▸ **任务说明**: 请改写从记录开头到含有“yields h=11 m=26”的那一行（含该行）之间的各行，只把其中的“capture.png”替换为“frame.png”，其他内容一律保持不变。

▸ **记录**:
——
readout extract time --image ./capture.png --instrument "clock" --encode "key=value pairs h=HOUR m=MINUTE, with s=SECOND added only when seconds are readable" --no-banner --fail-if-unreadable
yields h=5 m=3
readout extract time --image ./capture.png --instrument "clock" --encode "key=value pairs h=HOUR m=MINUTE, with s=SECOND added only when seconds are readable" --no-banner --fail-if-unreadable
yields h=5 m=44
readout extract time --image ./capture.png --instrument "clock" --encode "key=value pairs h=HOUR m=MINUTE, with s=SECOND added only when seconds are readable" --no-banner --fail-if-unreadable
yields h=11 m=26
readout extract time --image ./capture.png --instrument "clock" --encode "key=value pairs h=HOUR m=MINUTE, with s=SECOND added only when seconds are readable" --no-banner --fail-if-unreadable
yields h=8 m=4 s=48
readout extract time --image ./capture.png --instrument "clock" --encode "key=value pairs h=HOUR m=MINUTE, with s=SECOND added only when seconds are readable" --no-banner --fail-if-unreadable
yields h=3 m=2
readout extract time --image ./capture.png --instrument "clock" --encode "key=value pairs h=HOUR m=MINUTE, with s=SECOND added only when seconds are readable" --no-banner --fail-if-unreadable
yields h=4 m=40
——
▸ **任务结果**:
readout extract time --image ./frame.png --instrument "clock" --encode "key=value pairs h=HOUR m=MINUTE, with s=SECOND added only when seconds are readable" --no-banner --fail-if-unreadable
yields h=5 m=3
readout extract time --image ./frame.png --instrument "clock" --encode "key=value pairs h=HOUR m=MINUTE, with s=SECOND added only when seconds are readable" --no-banner --fail-if-unreadable
yields h=5 m=44
readout extract time --image ./frame.png --instrument "clock" --encode "key=value pairs h=HOUR m=MINUTE, with s=SECOND added only when seconds are readable" --no-banner --fail-if-unreadable
yields h=11 m=26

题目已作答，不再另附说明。